Parametrization of complex systems

Project-team positioning

We focus on a specific problem: the "population" parametrization of a complex system. More precisely, instead of trying to look for parameters in order to fit the available data for one patient, in many cases it is more pertinent to look for the distribution of the parameters (assuming that it is gaussian or log gaussian) in a population of patients, and to maximize the likelihood of the observations of all patients. It is a very useful strategy when few data per patients are available, but when we have a lot of patients. The number of parameters to find is multiplied by two (average and standard deviation for each parameter) but the number of data is greatly increased.

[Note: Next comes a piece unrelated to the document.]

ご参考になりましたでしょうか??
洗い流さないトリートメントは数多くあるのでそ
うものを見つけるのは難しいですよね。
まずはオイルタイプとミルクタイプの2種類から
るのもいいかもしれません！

This strategy, that we will call "population" parametrization has been initiated in the eighties by software like Nonmem. Recently Marc Lavielle (Popix team) made a series of breakthroughs and designed a new powerfull algorithm, leading to Monolix software.

However population parametrization is very costly. It requires several hundred of thousands of model evaluations, which may be very long.

Results

We address the problem of computation time when the complex model is long to evaluate. In simple cases like reaction diffusion equations in one space dimension, the evaluation of the model may take a few seconds of even a few minutes. In more realistic geometries, the computation time would be even larger and can reach the hour or day. It is therefore impossible to run a SAEM algorith on such models, since it would be much too long. Moreover the underlying algorithm can not be parallelized.

We propose a new iterative approach combining a SAEM algorithm together with a kriging. This strategy appears to be very efficient, since we were able to parametrize a PDE model as fast as a simple ODE model.

We are currently developing the corresponding software.